Two of these timepieces were fixed on robotic arms and one was placed on a remote controlled independent vessel. All of the three watches survived the grueling journey with a pressure of about 12.3 tonnes per square inch.
But how was this watch designed and what is so special about it?
Designing The Watch
When designing came into question, as mentioned earlier, Omega had to hurry. Generally, an ordeal like this would take years. But Omega being Omega, just tool a little under six months. The Swiss watchmaker did not want to make the Seamaster Planet Ocean “Ultra-Deep” another run of the mill deep dive watch. It wanted it to be a groundbreaking invention, one that breaks all previous set records. Along with that, Omega also wanted to retain its signature dive watch aesthetic, one that people are used to seeing in the Seamaster timepieces.
The watch is developed mostly out of grade 5 titanium that is sourced from the alloy used to make the pressure hull of Vescovo’s submersible, the ‘Limiting Factor’. The case material is further sandblasted to a matte grey finish. The watch has similar twisted bombé lugs, ones that are seen on Seamaster references since the 1960s.
The rotating bezel as well as the dial are made out of titanium as well. The bezel top ring, however, is made of ceramic along with LiquidMetal markers. The case is 55 mm in width and 28 mm in thickness. The thought of this being just another Omega Seamaster might come up. But this is where the you would be wrong.
What’s So Special?
Firstly, Omega did away with the coveted helium escape valve that we are accustomed to. This was necessary to eliminate one more hole inside the watch case. The watch also does not possess any strap bars. Omega designed the case in a way that the lugs curl inwards. This offers a strong structure that does away with any vulnerability under immense amounts of pressure.
That’s not all. Dive watches are known to have a gasket with a rubber O-ring. This ensures proper sealing at the right places.
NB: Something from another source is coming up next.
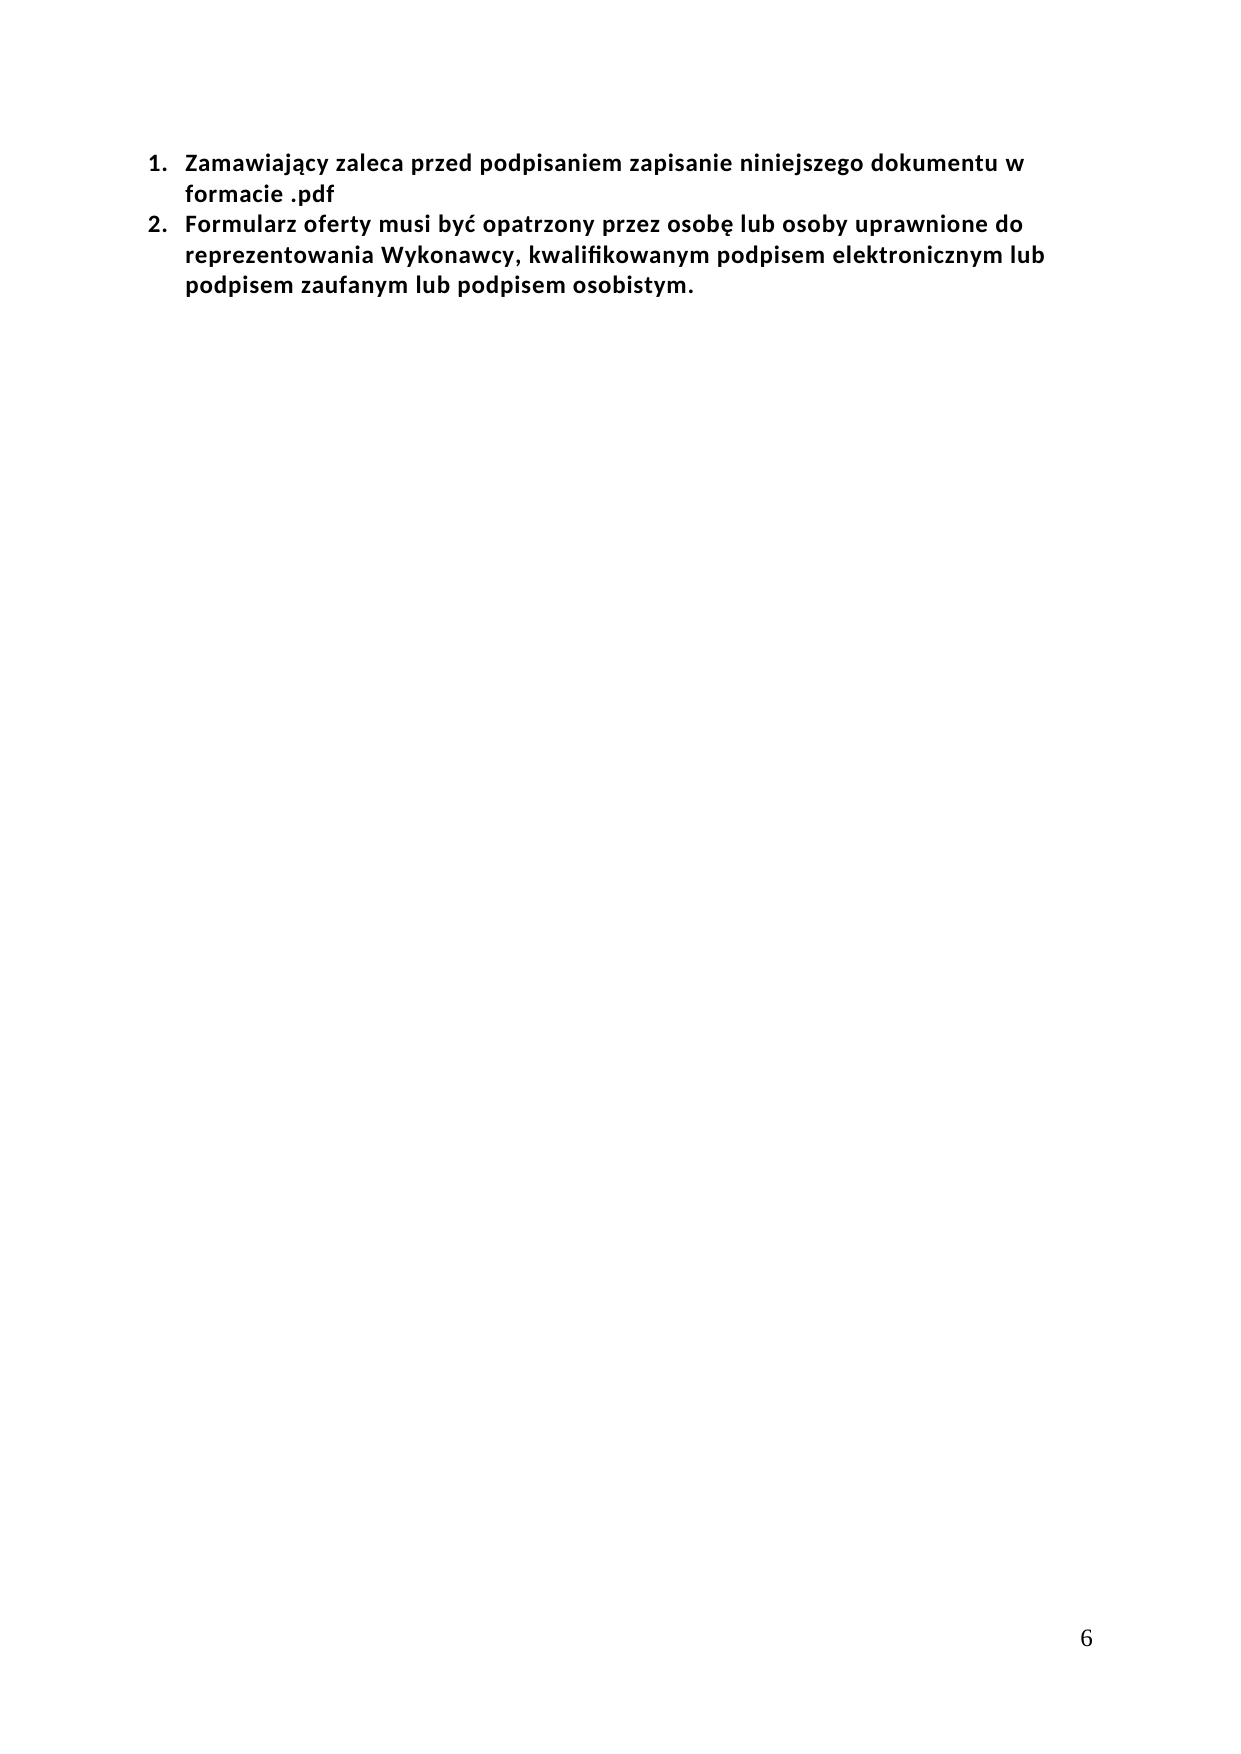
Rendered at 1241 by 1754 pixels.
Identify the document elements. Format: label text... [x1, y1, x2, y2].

However, some do believe that dive watches depend too much on a mere rubber ring. That is why the rubber O-ring is another thing that Omega eliminated from the Seamaster Ultra Deep. Instead, the gasket of the Ultra-Deep is made from a substance known as ‘LiquidMetal’.
Here is how the process goes. The case, the sapphire crystal, and LiquidMetal are heated to a temperature of 280 degrees Celcius or 540 degrees Fahrenheit. The resultant molten material is then poured into the designated structure. This is followed by putting the crystal into place which is then compressed with a pressure amounting to five tons until the LiquidMetal cools off and forms an unbreakable seal.
Omega chose to go with the Calibre 8912 in the case of the Seamaster Ultra Deep Professional. It is a co-axial automatic movement with a three-hand time feature that Omega has certified to the METAS standard. Needless to say, the accuracy and magnetic resistance standards of the movement are off the charts.